=== WHAT NEEDS TO BE DONE ===
Swap "Политика" for "Экономика" in the part of the rows that opens with the line containing "ный интеллект" and closes with the line containing "No ФС77-67654 от". Return only that part, with nothing else changed.

Data items

↓

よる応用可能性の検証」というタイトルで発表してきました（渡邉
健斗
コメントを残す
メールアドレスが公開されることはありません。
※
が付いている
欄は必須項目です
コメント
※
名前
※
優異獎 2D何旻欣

↑
↓

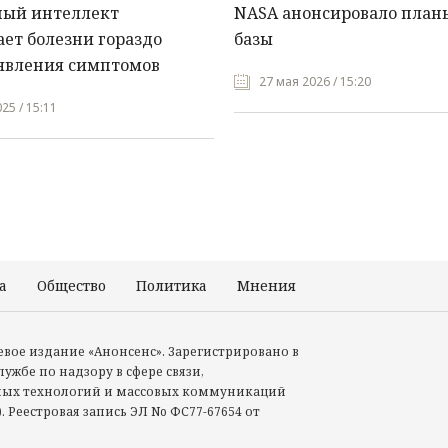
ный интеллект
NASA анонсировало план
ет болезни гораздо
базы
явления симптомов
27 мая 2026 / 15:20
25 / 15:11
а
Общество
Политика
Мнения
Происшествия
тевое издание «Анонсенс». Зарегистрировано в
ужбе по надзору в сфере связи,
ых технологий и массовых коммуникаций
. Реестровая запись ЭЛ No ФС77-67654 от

↑
↓

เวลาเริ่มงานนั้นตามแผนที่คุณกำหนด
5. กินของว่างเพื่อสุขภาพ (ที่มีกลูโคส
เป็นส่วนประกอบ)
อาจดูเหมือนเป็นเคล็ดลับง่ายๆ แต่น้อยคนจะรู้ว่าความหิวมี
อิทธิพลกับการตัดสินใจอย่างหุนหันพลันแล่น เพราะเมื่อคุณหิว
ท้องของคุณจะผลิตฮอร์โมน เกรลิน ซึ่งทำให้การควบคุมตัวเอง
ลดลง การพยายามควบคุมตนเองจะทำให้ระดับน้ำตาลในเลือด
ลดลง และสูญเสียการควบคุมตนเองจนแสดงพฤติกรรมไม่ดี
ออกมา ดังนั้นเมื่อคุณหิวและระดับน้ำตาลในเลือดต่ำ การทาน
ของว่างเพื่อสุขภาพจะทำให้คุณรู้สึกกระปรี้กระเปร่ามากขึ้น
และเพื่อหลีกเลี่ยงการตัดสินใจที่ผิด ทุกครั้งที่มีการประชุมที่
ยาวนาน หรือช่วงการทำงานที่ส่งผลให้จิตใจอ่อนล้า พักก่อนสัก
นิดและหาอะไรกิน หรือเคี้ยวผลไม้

↑

=== TASK OUTPUT ===
ный интеллект
NASA анонсировало план
ет болезни гораздо
базы
явления симптомов
27 мая 2026 / 15:20
25 / 15:11
а
Общество
Экономика
Мнения
Происшествия
тевое издание «Анонсенс». Зарегистрировано в
ужбе по надзору в сфере связи,
ых технологий и массовых коммуникаций
. Реестровая запись ЭЛ No ФС77-67654 от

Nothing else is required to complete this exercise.